Generell ist eine anwaltliche Vertretung sehr zu empfehlen. Bei schlechten finanziellen Verhältnissen kann die unentgeltliche Rechtspflege beantragt werden. Dabei werden die Anwaltskosten zuerst vom Staat übernommen und nach Möglichkeit später zurückgezahlt. Wird eine Person falsch beschuldigt, stehen ihr auch weitere Mittel ausserhalb des laufenden Strafverfahrens zur Verfügung. So kann diese beispielsweise eine Zivilklage zum Persönlichkeitsschutz einreichen oder eine Strafanzeige wegen Ehrverletzung oder Falschbeschuldigung erheben. Wichtig ist zuletzt: Studierende haben oft wenig Geld, sollen aber nicht durch hohe Verfahrenskosten abgeschreckt werden. 

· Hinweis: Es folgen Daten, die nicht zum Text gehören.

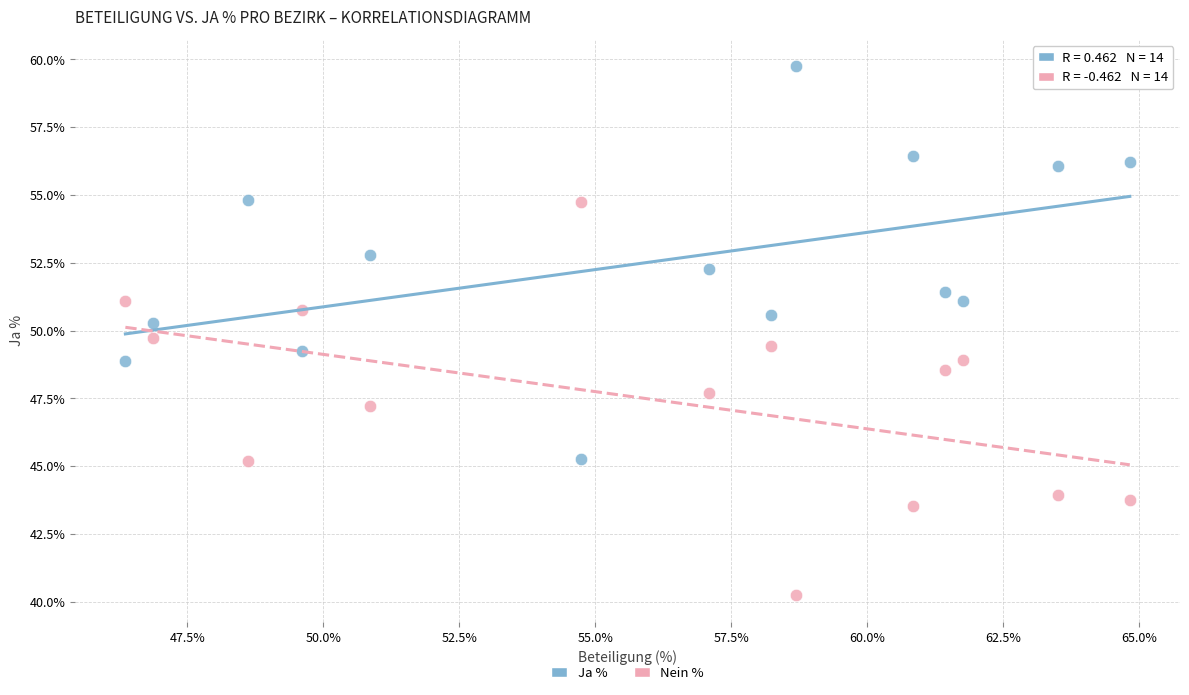

What is the X range (max minus min) for the scatter plot?

18.5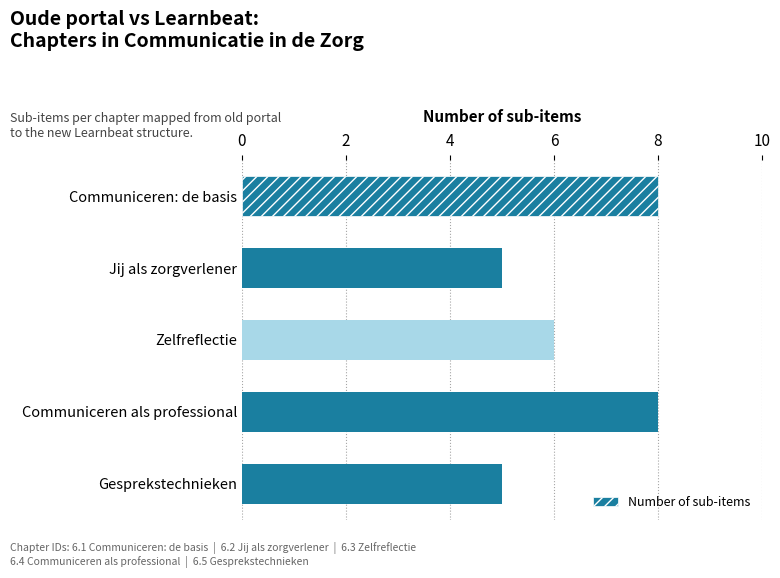

What is the average value?

6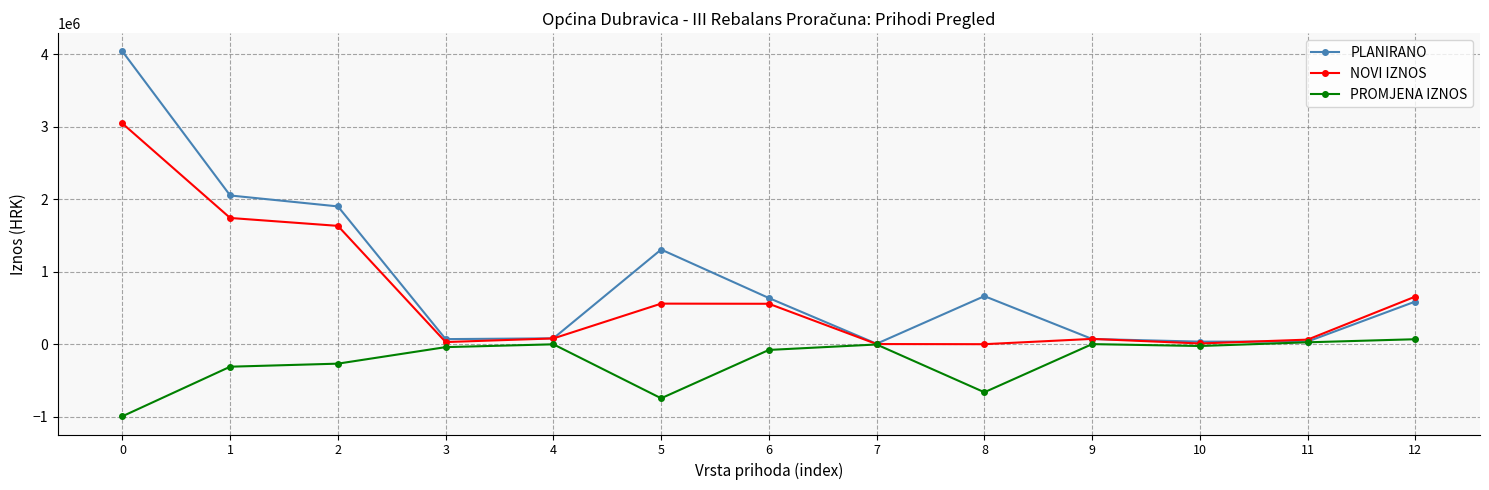

Which series has the largest range (max minus min)?

PLANIRANO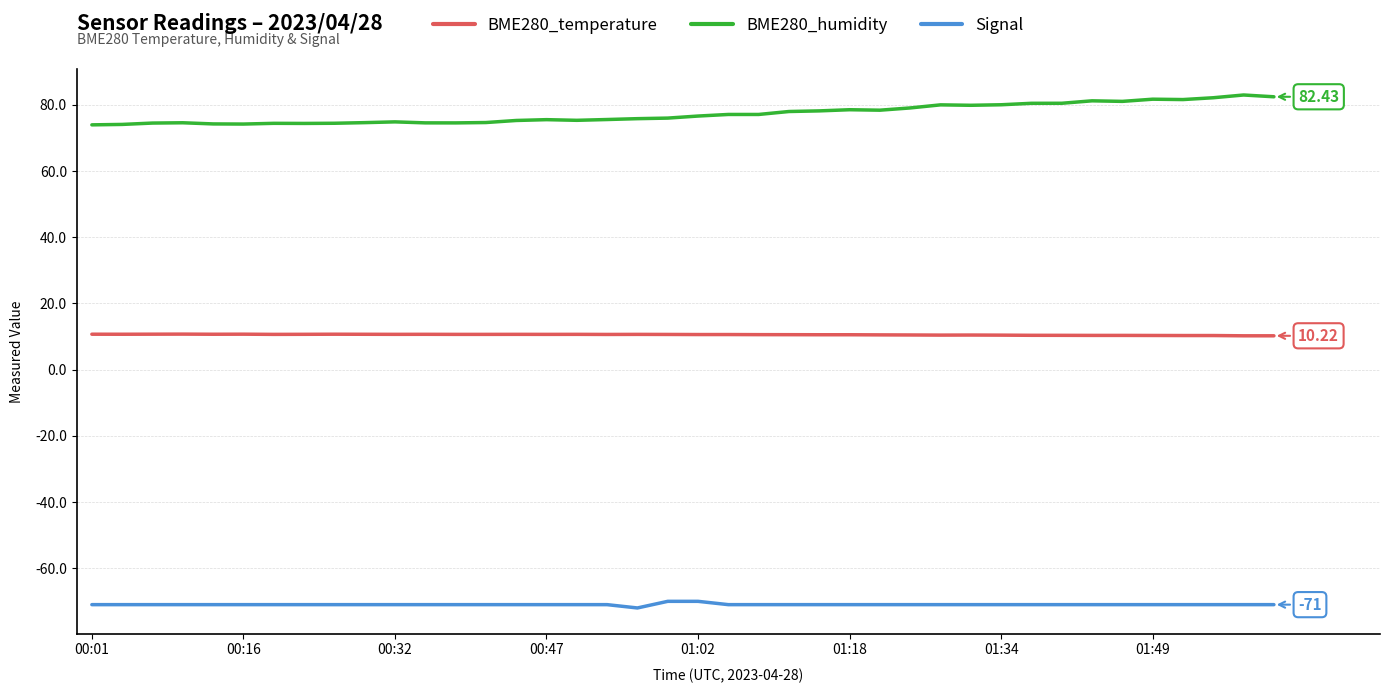

What is the minimum value for BME280_humidity?

74.0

Gemäss unserer Bundesverfassung (Artikel 29 Absatz 3) besteht das Recht auf unentgeltliche Rechtspflege. Vorausgesetzt wird, dass  sich die Person das staatliche Verfahren nicht leisten kann, da es ihren Grundbedarf gefährden würde. Ebenso darf das Verfahren nicht aussichtslos sein und die Gewinn- und Verlustchancen müssen ausgewogen sein. Studierende können also, da sie häufig als mittellos gelten, bei der Staatsanwaltschaft die unentgeltliche Rechtspflege beantragen.